Could you output every record below exactly as it appears?
--- PROVIDED ENTRIES Enclosed Below ---
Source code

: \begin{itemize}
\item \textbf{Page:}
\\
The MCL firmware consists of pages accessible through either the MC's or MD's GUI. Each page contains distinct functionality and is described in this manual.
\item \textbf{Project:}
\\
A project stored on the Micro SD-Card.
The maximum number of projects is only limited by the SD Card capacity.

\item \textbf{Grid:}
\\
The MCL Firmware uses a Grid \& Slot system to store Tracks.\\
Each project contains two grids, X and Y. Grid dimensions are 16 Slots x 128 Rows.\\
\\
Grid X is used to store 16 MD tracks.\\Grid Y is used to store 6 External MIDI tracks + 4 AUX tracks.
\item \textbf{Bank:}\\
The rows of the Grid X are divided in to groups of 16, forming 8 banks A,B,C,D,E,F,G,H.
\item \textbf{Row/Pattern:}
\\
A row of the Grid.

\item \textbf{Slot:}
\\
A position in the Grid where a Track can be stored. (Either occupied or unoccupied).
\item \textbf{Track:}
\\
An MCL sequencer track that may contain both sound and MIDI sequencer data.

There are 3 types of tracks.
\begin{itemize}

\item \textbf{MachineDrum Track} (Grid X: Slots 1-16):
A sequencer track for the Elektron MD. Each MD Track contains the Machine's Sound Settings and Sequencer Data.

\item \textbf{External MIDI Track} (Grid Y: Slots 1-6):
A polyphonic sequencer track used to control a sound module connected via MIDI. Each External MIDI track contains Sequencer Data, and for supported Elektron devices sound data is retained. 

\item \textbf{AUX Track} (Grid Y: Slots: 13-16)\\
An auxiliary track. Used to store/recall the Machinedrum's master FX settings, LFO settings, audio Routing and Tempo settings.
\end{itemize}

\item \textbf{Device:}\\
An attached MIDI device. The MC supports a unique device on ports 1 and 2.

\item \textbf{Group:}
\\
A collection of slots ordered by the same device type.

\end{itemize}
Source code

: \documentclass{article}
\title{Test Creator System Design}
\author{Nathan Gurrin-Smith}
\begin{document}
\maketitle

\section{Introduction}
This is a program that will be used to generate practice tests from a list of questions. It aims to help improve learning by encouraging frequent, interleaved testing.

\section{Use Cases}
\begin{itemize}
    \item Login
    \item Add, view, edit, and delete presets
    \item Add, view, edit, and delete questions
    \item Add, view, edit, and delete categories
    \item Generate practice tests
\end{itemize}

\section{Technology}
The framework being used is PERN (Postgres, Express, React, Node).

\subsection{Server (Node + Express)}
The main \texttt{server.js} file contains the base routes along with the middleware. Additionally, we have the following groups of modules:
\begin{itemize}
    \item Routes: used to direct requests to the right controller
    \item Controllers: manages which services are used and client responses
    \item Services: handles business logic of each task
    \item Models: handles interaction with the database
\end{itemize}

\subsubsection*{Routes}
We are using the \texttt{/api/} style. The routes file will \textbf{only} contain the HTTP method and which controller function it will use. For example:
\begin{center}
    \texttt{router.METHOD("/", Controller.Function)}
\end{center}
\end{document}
--- End of Enclosed PROVIDED ENTRIES ---
- WRITTEN RESPONSE:
Source code

: \begin{itemize}
\item \textbf{Page:}
\\
The MCL firmware consists of pages accessible through either the MC's or MD's GUI. Each page contains distinct functionality and is described in this manual.
\item \textbf{Project:}
\\
A project stored on the Micro SD-Card.
The maximum number of projects is only limited by the SD Card capacity.

\item \textbf{Grid:}
\\
The MCL Firmware uses a Grid \& Slot system to store Tracks.\\
Each project contains two grids, X and Y. Grid dimensions are 16 Slots x 128 Rows.\\
\\
Grid X is used to store 16 MD tracks.\\Grid Y is used to store 6 External MIDI tracks + 4 AUX tracks.
\item \textbf{Bank:}\\
The rows of the Grid X are divided in to groups of 16, forming 8 banks A,B,C,D,E,F,G,H.
\item \textbf{Row/Pattern:}
\\
A row of the Grid.

\item \textbf{Slot:}
\\
A position in the Grid where a Track can be stored. (Either occupied or unoccupied).
\item \textbf{Track:}
\\
An MCL sequencer track that may contain both sound and MIDI sequencer data.

There are 3 types of tracks.
\begin{itemize}

\item \textbf{MachineDrum Track} (Grid X: Slots 1-16):
A sequencer track for the Elektron MD. Each MD Track contains the Machine's Sound Settings and Sequencer Data.

\item \textbf{External MIDI Track} (Grid Y: Slots 1-6):
A polyphonic sequencer track used to control a sound module connected via MIDI. Each External MIDI track contains Sequencer Data, and for supported Elektron devices sound data is retained. 

\item \textbf{AUX Track} (Grid Y: Slots: 13-16)\\
An auxiliary track. Used to store/recall the Machinedrum's master FX settings, LFO settings, audio Routing and Tempo settings.
\end{itemize}

\item \textbf{Device:}\\
An attached MIDI device. The MC supports a unique device on ports 1 and 2.

\item \textbf{Group:}
\\
A collection of slots ordered by the same device type.

\end{itemize}
Source code

: \documentclass{article}
\title{Test Creator System Design}
\author{Nathan Gurrin-Smith}
\begin{document}
\maketitle

\section{Introduction}
This is a program that will be used to generate practice tests from a list of questions. It aims to help improve learning by encouraging frequent, interleaved testing.

\section{Use Cases}
\begin{itemize}
    \item Login
    \item Add, view, edit, and delete presets
    \item Add, view, edit, and delete questions
    \item Add, view, edit, and delete categories
    \item Generate practice tests
\end{itemize}

\section{Technology}
The framework being used is PERN (Postgres, Express, React, Node).

\subsection{Server (Node + Express)}
The main \texttt{server.js} file contains the base routes along with the middleware. Additionally, we have the following groups of modules:
\begin{itemize}
    \item Routes: used to direct requests to the right controller
    \item Controllers: manages which services are used and client responses
    \item Services: handles business logic of each task
    \item Models: handles interaction with the database
\end{itemize}

\subsubsection*{Routes}
We are using the \texttt{/api/} style. The routes file will \textbf{only} contain the HTTP method and which controller function it will use. For example:
\begin{center}
    \texttt{router.METHOD("/", Controller.Function)}
\end{center}
\end{document}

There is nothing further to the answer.